Update web client to use the streamed response to show train of thought,
stream response and render references.
- Motivation
This should allow other Khoj clients to pass auth headers and recieve
Khoj's train of thought messages from server over simple HTTP
streaming API.
It'll also eventually deduplicate chat logic across /websocket and
/chat API endpoints and help maintainability and dev velocity
- Details
- Pass references as a separate streaming message type for simpler
parsing. Remove passing "### compiled references" altogether once
the original /api/chat API is deprecated/merged with the new one
and clients have been updated to consume the references using this
new mechanism
- Save message to conversation even if client disconnects. This is
done by not breaking out of the async iterator that is sending the
llm response. As the save conversation is called at the end of the
iteration
- Handle parsing chunked json responses as a valid json on client.
This requires additional logic on client side but makes the client
more robust to server chunking json response such that each chunk
isn't itself necessarily a valid json.
- Convert functions in SSE API path into async generators using yields
- Validate image generation, online, notes lookup and general paths of
chat request are handled fine by the web client and server API
- Add day of week to system prompt of openai, anthropic, offline chat models
- Pass more context to offline chat system prompt to
- ask follow-up questions
- know where to find information about khoj (itself)
- Fix output mode selection prompt. Log error if model does not select
valid option from list of valid output modes provided
- Use consistent names for question, answers passed to
extract_questions_offline prompt
- Log which model extracts question, what the offline chat model sees
as context. Similar to debug log shown for openai models
- Pass system message as the first user chat message as Gemma 2
doesn't support system messages
- Use gemma-2 chat format
- Pass chat model name to generic, extract questions chat actors
Used to figure out chat template to use for model
For generic chat actor argument was anyway available but not being
passed, which is confusing
- Deprecate khoj-assistant pypi package. Use more accurate and
succinct pypi project name, khoj
- Update references to sye khoj pypi package in docs and code instead
of the legacy khoj-assistant pypi package
- Update pypi workflow to publish to both khoj, khoj-assistant for now
- Update stale python 3.9 support mentioned in our pyproject.
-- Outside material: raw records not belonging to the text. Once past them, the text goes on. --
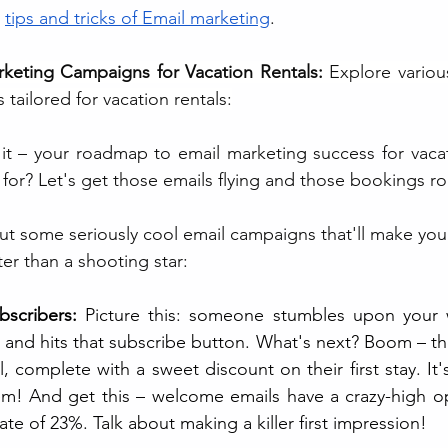
 
tips and tricks of Email marketing
.
keting Campaigns for Vacation Rentals: 
Explore various
tailored for vacation rentals:
t – your roadmap to email marketing success for vacati
for? Let's get those emails flying and those bookings rol
bout some seriously cool email campaigns that'll make your
er than a shooting star:
scribers: 
Picture this: someone stumbles upon your we
, and hits that subscribe button. What's next? Boom – the
omplete with a sweet discount on their first stay. It's 
'em! And get this – welcome emails have a crazy-high o
ate of 23%. Talk about making a killer first impression!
Can't
support python 3.9 as depend on latest django which support >=3.10
- Major
- Ask for prompt in prose
- Remove seed from SD3 image generation to improve diversity of output
for a given prompt
Otherwise for conversations with similar sounding
prompts, the images would be almost exactly the same. This maybe
another indicator of SD3's inability to capture detailed
instructions
- Consistently use "prompt" wording instead of "query" in improved
image generation prompts.
Previously a mix of those terms were being used, which could confuse
the chat model
- Minor
- Add day of week to prompt
- Remove 2-5 sentence limit on instructions to SD3. It seems to be
able to follow longer instructions just with less fidelity than
DALLE. And the 2-5 sentence instruction limit wasn't being adhered to
- Improve ability to edit, improve the image based on follow-up
instructions by the user
- Align prompts for DALLE and SD3. Only difference is to wrap text to
be rendered in quotes for SD3. This improves it's ability to render
requested text. DALLE cannot render text as well or consistently
- Because we're using a FastAPI api framework with a Django ORM, we're running into some interesting conditions around connection pooling and clean-up. We're ending up with a large pile-up of open, stale connections to the DB recurringly when the server has been running for a while. To mitigate this problem, given starlette and django run in different python threads, add a middleware that will go and call the connection clean up method in each of the threads.
- Issue
The Khoj docker build would fail with `ImportError: libGL.so.1: cannot open shared object file: No such file or directory`. This was required by the Khoj RapidOCR python package dependency.
- Fix
A minimal set of system packages have been added to resolve this issue.